“As Tartarugas Ninja: Caos Mutante” (“Teenage Mutant Ninja Turtles: Mutant Mayhem”, 2023); Direção: Jeff Rowe, Kyler Spears; Roteiro: Seth Rogen & Evan Goldberg & Jeff Rowe e Dan Hernandez & Benji Samit; Elenco: Micah Abbey, Shamon Brown Jr., Nicolas Cantu, Brady Noon, Ayo Edebiri, Maya Rudolph, John Cena, Seth Rogen, Rose Byrne, Natasia Demetriou, Giancarlo Esposito, Jackie Chan, Ice Cube, Paul Rudd, Austin Post, Hannibal Buress; Duração: 100 minutos; Gênero: Aventura, Comédia; Produção: Seth Rogen, Evan Goldberg, James Weaver; País: Estados Unidos; Distribuição: Paramount Pictures; Estreia no Brasil: 31 de Agosto de 2023;
É complicado se manter relevante por tanto tempo, inclusive porque gerações vão e vem, e seus interesses mudam com o passar dos anos. É inegável, portanto, que um fator que sempre envolverá “As Tartarugas Ninja” é a nostalgia. Para quem consumiu qualquer produto da franquia entre seu início, em meados da década de 80, e seu auge, até meados da década de 90, é sempre empolgante ver os mutantes adolescentes retornarem, seja de qualquer forma for. E nem sempre os resultados fazem jus a espera. As versões live-action produzidas por Michael Bay (“Ambulância”), por exemplo, geravam até um certo desgosto. Havia pouco ou quase nada ali do que por tanto tempo tornou os protagonistas Leonardo, Raphael, Michelangelo e Donatello em tão interessantes e cativantes. Talvez porque no início conversassem muito bem com seu público, enquanto as versões dos filmes não passavam de preguiçosas amalgamas digitais. Então estava mais que na hora de dar um rumo certo à história dos quatro irmãos tartaruga adolescentes e mutantes, e é pelas mãos quase improváveis de humoristas próximos a Seth Rogen, além do próprio, que vem uma das versões mais bem-resolvidas e melhor desenvolvida de toda a franquia, com o divertidíssimo “As Tartarugas Ninja: Caos Mutante”.
É bem verdade que a animação dirigida por Jeff Rowe está toda pautada em simplicidade, com histórias de origem, vilões e até resoluções que são bastante genéricas, narrativamente falando. É justamente tudo aquilo que habita a narrativa e os elementos que a compõem que torna “As Tartarugas Ninja: Caos Mutante” no filme que ele realmente é. E a razão pela qual isso acontece pode ser definida de forma também bastante simples: seu coração está no lugar certo!
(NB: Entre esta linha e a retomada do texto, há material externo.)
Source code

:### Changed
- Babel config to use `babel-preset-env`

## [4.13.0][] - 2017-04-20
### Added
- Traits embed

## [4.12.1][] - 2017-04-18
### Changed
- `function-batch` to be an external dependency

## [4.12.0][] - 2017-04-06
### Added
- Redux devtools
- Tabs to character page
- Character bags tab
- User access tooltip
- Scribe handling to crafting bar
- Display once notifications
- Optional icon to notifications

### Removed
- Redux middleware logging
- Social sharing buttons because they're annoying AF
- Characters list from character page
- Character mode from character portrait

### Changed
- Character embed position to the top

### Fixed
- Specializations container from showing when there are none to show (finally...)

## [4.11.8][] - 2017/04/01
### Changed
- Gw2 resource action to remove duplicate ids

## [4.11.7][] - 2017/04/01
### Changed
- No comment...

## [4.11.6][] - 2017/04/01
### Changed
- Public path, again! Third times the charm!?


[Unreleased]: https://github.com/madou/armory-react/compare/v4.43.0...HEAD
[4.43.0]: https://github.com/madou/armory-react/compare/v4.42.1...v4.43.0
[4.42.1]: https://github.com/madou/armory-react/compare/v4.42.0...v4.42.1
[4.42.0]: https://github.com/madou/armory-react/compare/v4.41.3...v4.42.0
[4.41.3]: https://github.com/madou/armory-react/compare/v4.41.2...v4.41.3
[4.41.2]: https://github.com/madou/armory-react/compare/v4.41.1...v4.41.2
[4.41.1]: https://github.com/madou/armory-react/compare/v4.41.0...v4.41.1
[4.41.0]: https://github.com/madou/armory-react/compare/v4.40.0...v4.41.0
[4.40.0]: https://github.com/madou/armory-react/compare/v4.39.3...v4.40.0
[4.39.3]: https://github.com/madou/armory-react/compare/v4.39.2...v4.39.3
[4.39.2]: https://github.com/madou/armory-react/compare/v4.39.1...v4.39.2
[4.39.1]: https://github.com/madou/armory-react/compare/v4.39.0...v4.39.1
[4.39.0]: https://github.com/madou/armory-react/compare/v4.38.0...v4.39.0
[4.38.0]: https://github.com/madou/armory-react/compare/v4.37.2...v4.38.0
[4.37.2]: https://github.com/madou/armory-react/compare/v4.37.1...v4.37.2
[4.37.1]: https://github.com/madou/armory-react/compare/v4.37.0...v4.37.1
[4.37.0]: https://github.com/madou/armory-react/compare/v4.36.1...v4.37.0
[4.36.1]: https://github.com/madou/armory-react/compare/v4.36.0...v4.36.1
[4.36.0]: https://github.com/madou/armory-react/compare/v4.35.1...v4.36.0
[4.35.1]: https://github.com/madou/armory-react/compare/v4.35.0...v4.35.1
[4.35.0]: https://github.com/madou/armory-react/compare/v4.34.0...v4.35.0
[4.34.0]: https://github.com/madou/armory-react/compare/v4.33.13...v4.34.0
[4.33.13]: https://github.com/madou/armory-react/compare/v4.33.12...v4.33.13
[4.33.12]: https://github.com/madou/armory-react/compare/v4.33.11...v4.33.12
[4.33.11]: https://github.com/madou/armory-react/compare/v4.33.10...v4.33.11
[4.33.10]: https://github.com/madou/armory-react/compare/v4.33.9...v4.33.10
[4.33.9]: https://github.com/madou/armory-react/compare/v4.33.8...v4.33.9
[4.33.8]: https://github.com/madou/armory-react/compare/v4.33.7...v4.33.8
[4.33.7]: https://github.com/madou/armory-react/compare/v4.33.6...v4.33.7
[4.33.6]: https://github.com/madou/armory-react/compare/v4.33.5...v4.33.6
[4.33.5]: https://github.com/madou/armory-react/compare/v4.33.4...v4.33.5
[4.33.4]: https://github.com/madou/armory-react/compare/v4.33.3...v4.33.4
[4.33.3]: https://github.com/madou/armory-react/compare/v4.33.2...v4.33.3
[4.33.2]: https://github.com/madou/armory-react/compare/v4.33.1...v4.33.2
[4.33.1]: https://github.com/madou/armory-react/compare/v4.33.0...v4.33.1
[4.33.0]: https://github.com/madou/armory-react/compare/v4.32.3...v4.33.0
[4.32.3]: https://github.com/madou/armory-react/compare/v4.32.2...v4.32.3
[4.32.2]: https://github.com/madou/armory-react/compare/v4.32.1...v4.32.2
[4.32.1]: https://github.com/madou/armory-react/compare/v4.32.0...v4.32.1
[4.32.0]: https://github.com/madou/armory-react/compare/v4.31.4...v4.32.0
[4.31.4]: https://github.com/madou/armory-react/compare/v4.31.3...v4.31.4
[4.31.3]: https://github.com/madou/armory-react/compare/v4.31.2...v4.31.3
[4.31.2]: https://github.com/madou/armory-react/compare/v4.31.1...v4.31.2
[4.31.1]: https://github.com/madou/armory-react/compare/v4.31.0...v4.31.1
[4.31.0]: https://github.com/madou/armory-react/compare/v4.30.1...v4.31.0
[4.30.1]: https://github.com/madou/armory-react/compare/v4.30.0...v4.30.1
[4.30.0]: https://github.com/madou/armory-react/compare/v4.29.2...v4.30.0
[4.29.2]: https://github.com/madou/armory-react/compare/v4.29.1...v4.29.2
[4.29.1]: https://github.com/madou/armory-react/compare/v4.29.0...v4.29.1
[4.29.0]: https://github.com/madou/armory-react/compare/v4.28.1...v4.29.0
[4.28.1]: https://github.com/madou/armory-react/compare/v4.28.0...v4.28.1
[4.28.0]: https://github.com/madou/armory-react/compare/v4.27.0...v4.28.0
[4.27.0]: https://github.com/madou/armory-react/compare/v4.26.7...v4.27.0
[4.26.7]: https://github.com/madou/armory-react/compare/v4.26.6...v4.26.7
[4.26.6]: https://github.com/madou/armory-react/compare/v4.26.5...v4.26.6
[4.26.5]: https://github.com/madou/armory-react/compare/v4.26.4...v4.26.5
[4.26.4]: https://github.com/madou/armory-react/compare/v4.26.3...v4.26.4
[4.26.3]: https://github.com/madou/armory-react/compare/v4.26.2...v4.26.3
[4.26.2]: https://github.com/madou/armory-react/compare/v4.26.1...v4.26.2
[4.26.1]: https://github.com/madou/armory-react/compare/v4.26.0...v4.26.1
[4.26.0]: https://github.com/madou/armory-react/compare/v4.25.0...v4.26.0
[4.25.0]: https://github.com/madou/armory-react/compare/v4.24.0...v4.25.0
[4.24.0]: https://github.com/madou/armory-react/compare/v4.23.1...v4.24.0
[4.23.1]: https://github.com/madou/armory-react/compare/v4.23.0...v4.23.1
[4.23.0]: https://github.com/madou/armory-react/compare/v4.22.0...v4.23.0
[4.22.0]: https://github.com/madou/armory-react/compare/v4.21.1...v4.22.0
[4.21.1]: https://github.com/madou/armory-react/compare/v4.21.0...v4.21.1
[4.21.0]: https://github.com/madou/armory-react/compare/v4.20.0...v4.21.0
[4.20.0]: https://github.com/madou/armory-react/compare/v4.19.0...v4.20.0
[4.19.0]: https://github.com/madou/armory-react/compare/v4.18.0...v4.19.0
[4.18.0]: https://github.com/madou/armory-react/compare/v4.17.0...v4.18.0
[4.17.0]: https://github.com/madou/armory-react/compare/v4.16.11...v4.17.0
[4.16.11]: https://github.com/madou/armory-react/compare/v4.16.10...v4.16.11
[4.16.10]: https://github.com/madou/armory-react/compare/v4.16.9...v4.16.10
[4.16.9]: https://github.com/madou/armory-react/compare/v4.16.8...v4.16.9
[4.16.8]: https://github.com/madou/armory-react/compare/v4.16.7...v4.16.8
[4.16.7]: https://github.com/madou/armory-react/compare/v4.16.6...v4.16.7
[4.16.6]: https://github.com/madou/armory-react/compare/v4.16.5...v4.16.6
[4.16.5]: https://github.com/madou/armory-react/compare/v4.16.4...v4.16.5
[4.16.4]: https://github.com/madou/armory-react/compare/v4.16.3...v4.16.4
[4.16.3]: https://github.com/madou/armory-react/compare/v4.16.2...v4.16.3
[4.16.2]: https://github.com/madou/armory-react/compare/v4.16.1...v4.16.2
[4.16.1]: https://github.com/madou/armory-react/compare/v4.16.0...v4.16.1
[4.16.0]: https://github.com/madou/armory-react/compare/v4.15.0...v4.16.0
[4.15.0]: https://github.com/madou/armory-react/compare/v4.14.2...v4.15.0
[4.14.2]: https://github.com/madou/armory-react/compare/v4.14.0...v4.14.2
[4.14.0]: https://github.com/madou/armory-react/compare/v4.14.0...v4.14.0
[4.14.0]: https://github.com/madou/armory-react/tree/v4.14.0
No entanto, somente isso não é o suficiente, mas é o começo do caminho para a compreensão de que não é possível se escorar somente na nostalgia, que a memória afetiva não é o bastante para sustentar um filme e, assim, o roteiro escrito à várias mãos cria um filme que, através de Rowe e sua equipe de animadores, ganha vida não só com traços belíssimos, mas que ressaltam toda uma identidade visual e personalidade próprias que o filme possuí. Assim, vemos isso também se refletir nos personagens, tanto em seus conflitos geracionais, como nessas figuras se relacionam com suas próprias idades. As tartarugas são realmente adolescentes e seus dilemas, exceção de um grande vilão, são tais quais os de um adolescente comum, se fosse mutante.
Contudo, é a forma como eles não são simplesmente infantilizados que eleva “As Tartarugas Ninja: Caos Mutante”, pois, tratados com devido respeito, tudo ali se torna envolvente. O conflito geracional entre as tartarugas e o Mestre Splinter (dublado na versão original por Jackie Chan) permite uma variada gama de referências pop, enquanto o fato de os protagonistas serem dublados por crianças/adolescentes trazer uma jovialidade que torna a aventura ainda mais lúdica, gostosa e empolgante. Essa ambiguidade faz o filme funcionar em duas frentes, funciona para o público mais velho enquanto é capaz de entreter o público infantil sem a necessidade de deixar de ser inteligente, e a sagacidade disso se traduz muito através da trilha sonora composta pela dupla duplamente “oscarizada”, Trent Reznor & Atticus Ross. É difícil acreditar que um filme tenha o direito de ser tão “descolado” como é com esta trilha sonora o embalando, e a maneira como as músicas energizam o filme só torna “As Tartarugas Ninja: Caos Mutante” em algo ainda mais memorável. Quando olhamos o conjunto da obra, vemos uma produção recheada de anedotas inteligentes, uma consistência fundamental e personagens que tornam capaz do espectador se empatizar e comover-se com qualquer reviravolta, independentemente de sua simplicidade.